All the major reforms sought by Dayton, including a licensing framework for the state’s fast-growing assisted-living industry and protections against arbitrary evictions, failed to survive the legislative gantlet and stiff opposition from the nursing home industry. Instead, legislators adopted several modest provisions that delay reform and, in some cases, actually weaken senior protections, elder advocates said. These provisions were included in the Legislature’s budget bill, which Dayton has pledged to veto.

“This was a train wreck,” said Kristine Sundberg, president of Elder Voice Family Advocates, a coalition of relatives of abuse victims.

“The measures [in the budget bill] are so weak and watered down — that they may actually have moved the state backwards.”

Sen. Karin Housley, chairwoman of the Senate Aging and Long-Term Care Policy Committee, sounded a more upbeat tone, saying those provisions contained more than 70 pages of new consumer protections.

These include new fines against facilities that violate seniors’ rights, as well as safeguards against providers that retaliate against residents who attempt to assert their rights.

The budget bill also has new money to help the Minnesota Department of Health expedite its processing of elder abuse complaints, among other provisions.

“I know it’s not everything that they want,” said Housley, a Republican who is running for the U.S. Senate seat now held by Sen. Tina Smith. “But when you take the Dayton administration doing zero for eight years, this comes a long way toward cleaning up the mess.”

Yet elder care advocates say the provisions in the budget bill leave the current regulatory system largely intact and fall well short of the promises of far-reaching reforms made by lawmakers at the start of the session.

The push for reform was fueled by a scathing, 122-page report issued by the Office of the Legislative Auditor, which found deep and chronic failures in the way the state investigates allegations of abuse and communicates with the public.

In addition, a Star Tribune series last November documented that hundreds of serious crimes — including beatings, sexual assaults and thefts — were going uninvestigated each year.

When the state did investigate, the cases could drag on for months or even years, frustrating families and undermining criminal prosecutions, the Star Tribune found.

At emotional Senate hearings, dozens of elder abuse victims and their relatives recounted horrific incidents of abuse and neglect. Some brought graphic photos of injuries and untreated wounds, while others described being kept in the dark for months by state investigators and care facilities after reporting assaults. Still others described being verbally abused and threatened with retaliation by facility staff when they complained.

Yet in the end, elder abuse legislation introduced by Housley and others never made it to the floor for a vote, and the specific proposals became mired in political maneuvering.

The budget bill eventually contained some anti-retaliation provisions and protections against deceptive marketing.

Yet it lacked several broader provisions, including greater transparency of abuse reports and investigations, and a clear path for licensure for the state’s roughly 1,200 assisted-living facilities, which are not licensed by the state and operate under less scrutiny than nursing homes.

Advocates argued that the budget bill actually weakened consumer protections in one key area: the use of electronic monitoring.
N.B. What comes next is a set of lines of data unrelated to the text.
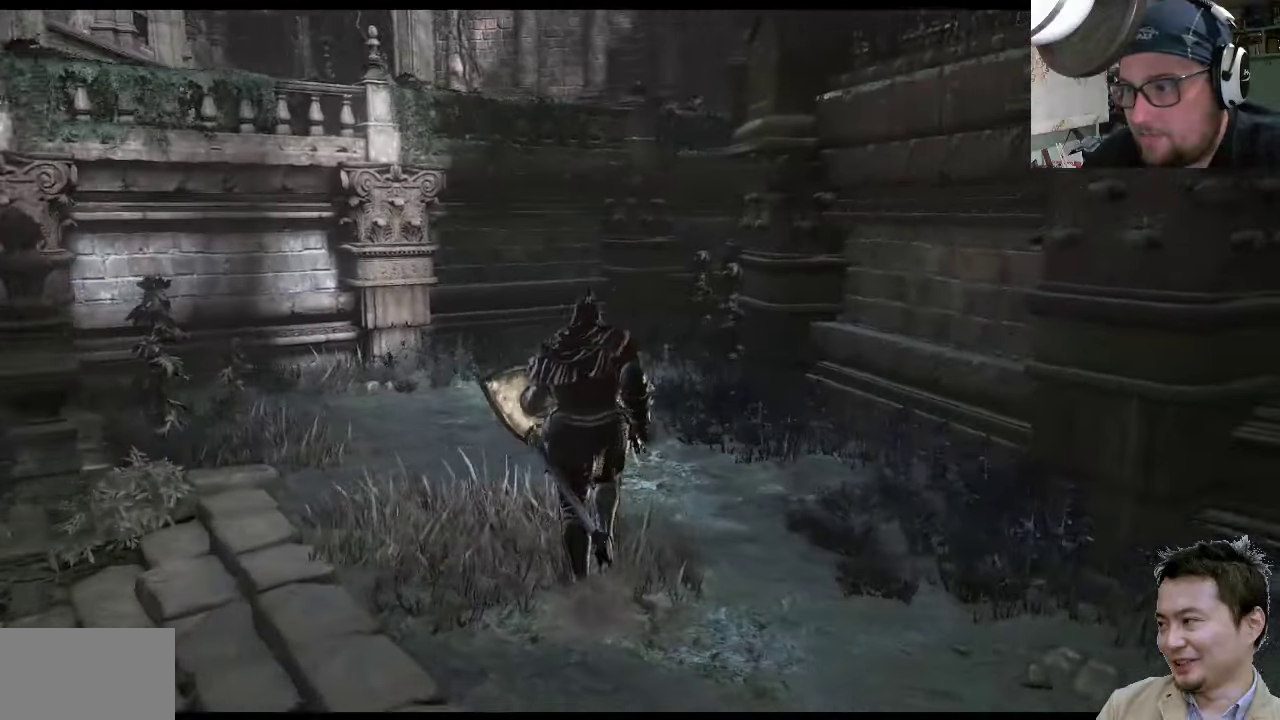
{"buttons": [], "left_stick": "up-left", "right_stick": "right", "events": [[17, "right_stick", "up-right"], [50, "left_stick", "up-left"], [183, "right_stick", "center"], [467, "right_stick", "right"]]}
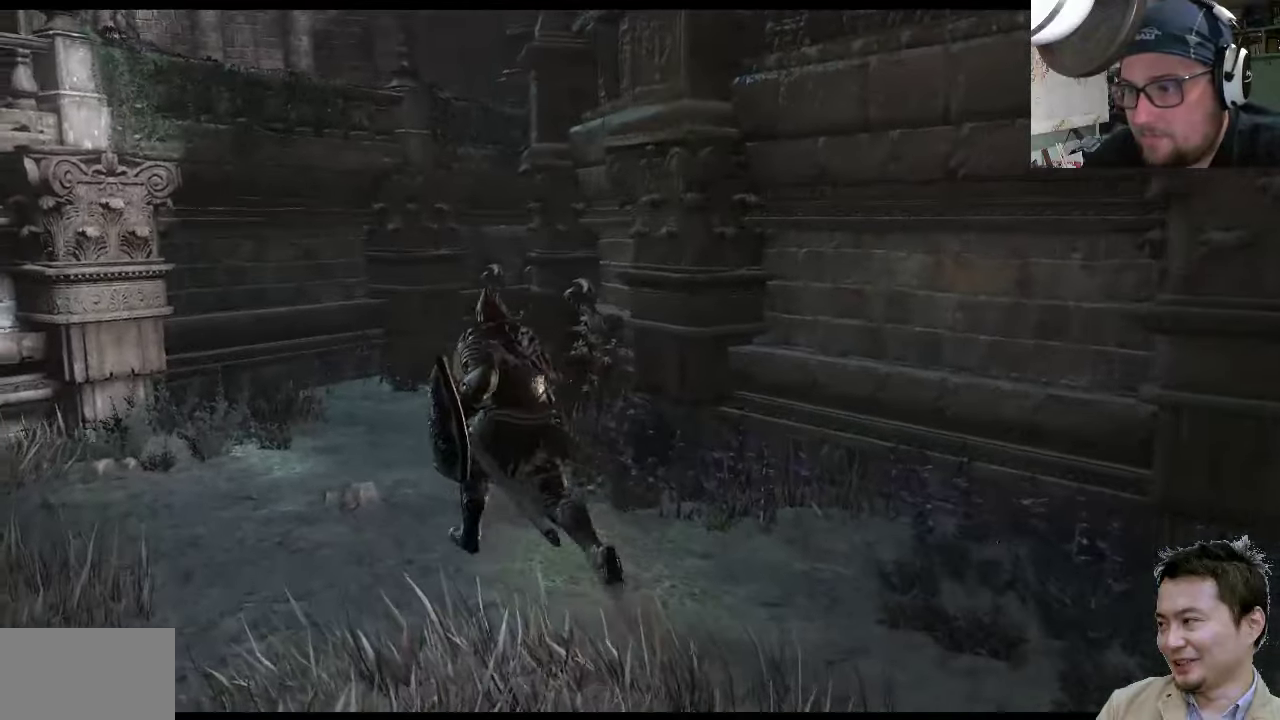
{"buttons": [], "left_stick": "right", "right_stick": "right", "events": [[333, "left_stick", "up-right"], [333, "right_stick", "up-right"], [400, "left_stick", "right"], [433, "right_stick", "right"]]}
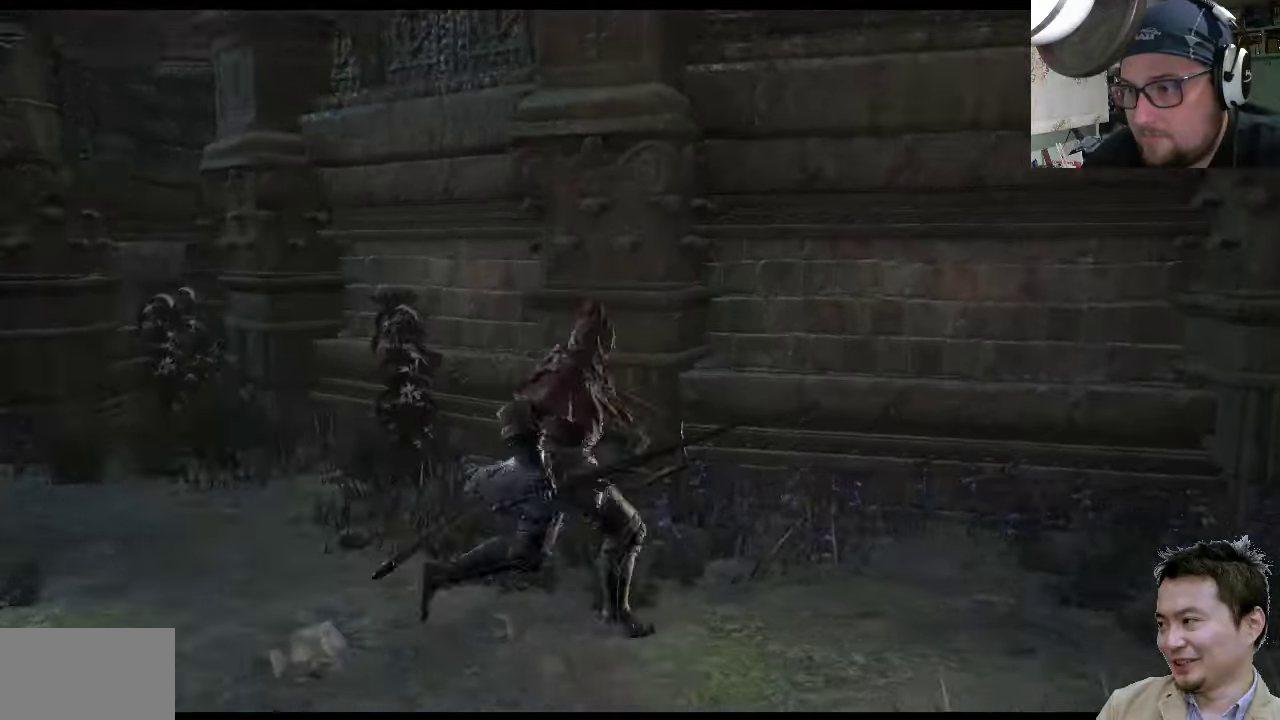
{"buttons": [], "left_stick": "up-right", "right_stick": "right", "events": [[333, "left_stick", "up-right"]]}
The bill would require that families obtain consent from a vulnerable adult before placing a camera in room; and that such consent be verified in the presence of a facility employee.

These requirements would have created new barriers to families monitoring the care and safety of their loved ones, advocates said.

“We said from the beginning that we didn’t want half measures, and we ended up with no measures,” said Mary Jo George, associate state director of advocacy at Minnesota AARP. “The provisions [in the budget bill] do not provide meaningful and critical protections to address the horrific and widespread abuse we’ve seen across this state.”

Even so, families of victims made it clear that they would continue pressing for reform, even if that means returning to the State Capitol next spring.

On Sunday afternoon, as House members entered the chambers, members of Elder Voice Family Advocates handed out dozens of orange roses to legislators who supported stronger protections for seniors.

The group plans to launch a series of town hall meetings this summer to call attention to the elder abuse problem, and to expand the group’s base of support.

“Our members are dismayed and angered that we have legislators who are playing political chess with people’s lives,” Sundberg said. “But this issue is too important to feel defeated. We will convert that anger into action.”